─── Task inputs ───
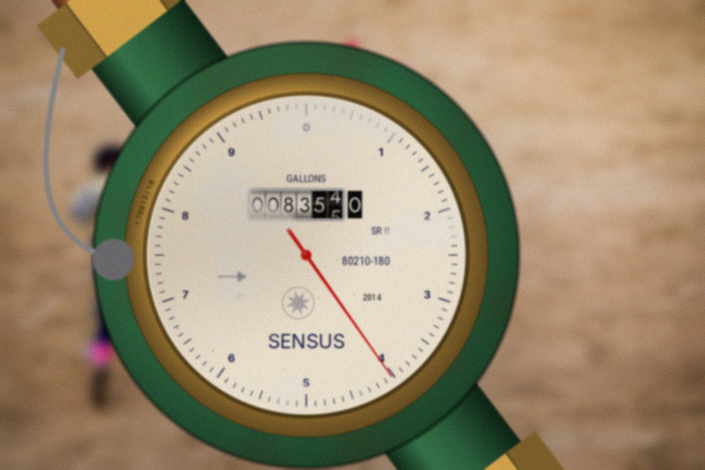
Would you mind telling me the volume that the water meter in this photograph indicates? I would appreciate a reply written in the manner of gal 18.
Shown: gal 83544.0
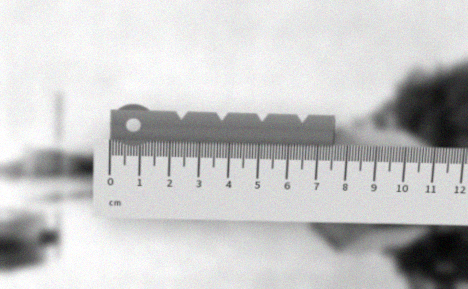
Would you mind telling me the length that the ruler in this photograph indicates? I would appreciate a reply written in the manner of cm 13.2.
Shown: cm 7.5
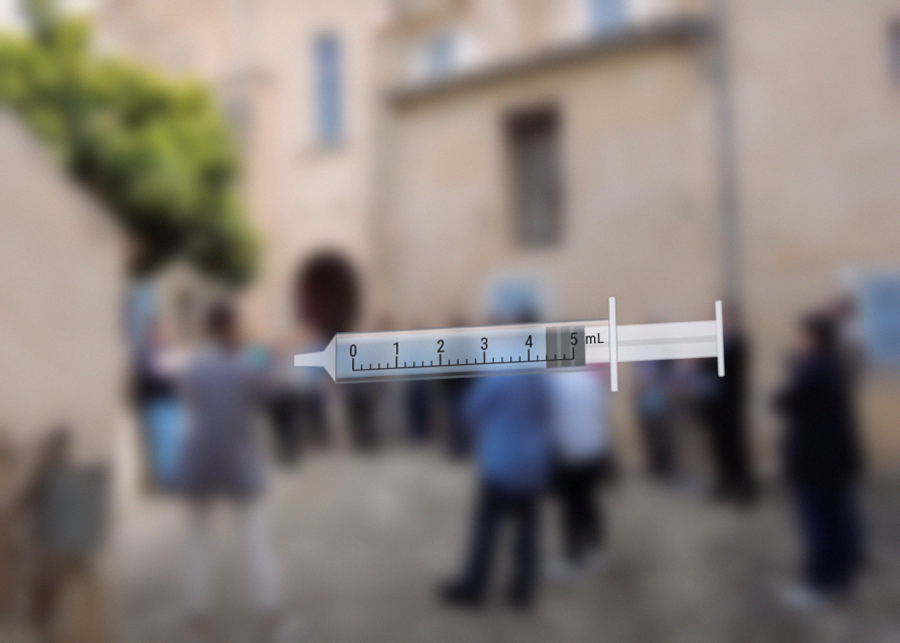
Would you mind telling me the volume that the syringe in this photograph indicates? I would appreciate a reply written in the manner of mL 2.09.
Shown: mL 4.4
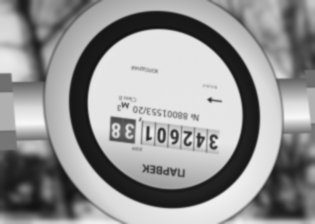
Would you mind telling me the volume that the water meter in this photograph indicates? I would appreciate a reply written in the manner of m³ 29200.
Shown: m³ 342601.38
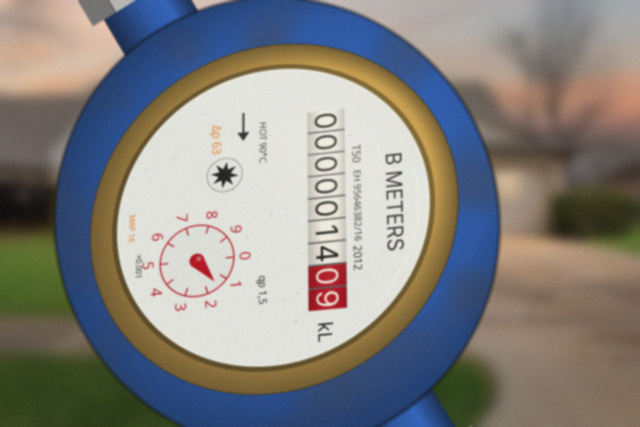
───
■ Task requirements ■
Copy every line above word for word, leaving out the pictures.

■ Answer below ■
Would you mind telling me the volume that the water meter in this photograph indicates? I would appreciate a reply written in the manner of gal 18.
Shown: gal 83544.0
Would you mind telling me the length that the ruler in this photograph indicates? I would appreciate a reply written in the manner of cm 13.2.
Shown: cm 7.5
Would you mind telling me the volume that the syringe in this photograph indicates? I would appreciate a reply written in the manner of mL 2.09.
Shown: mL 4.4
Would you mind telling me the volume that the water meter in this photograph indicates? I would appreciate a reply written in the manner of m³ 29200.
Shown: m³ 342601.38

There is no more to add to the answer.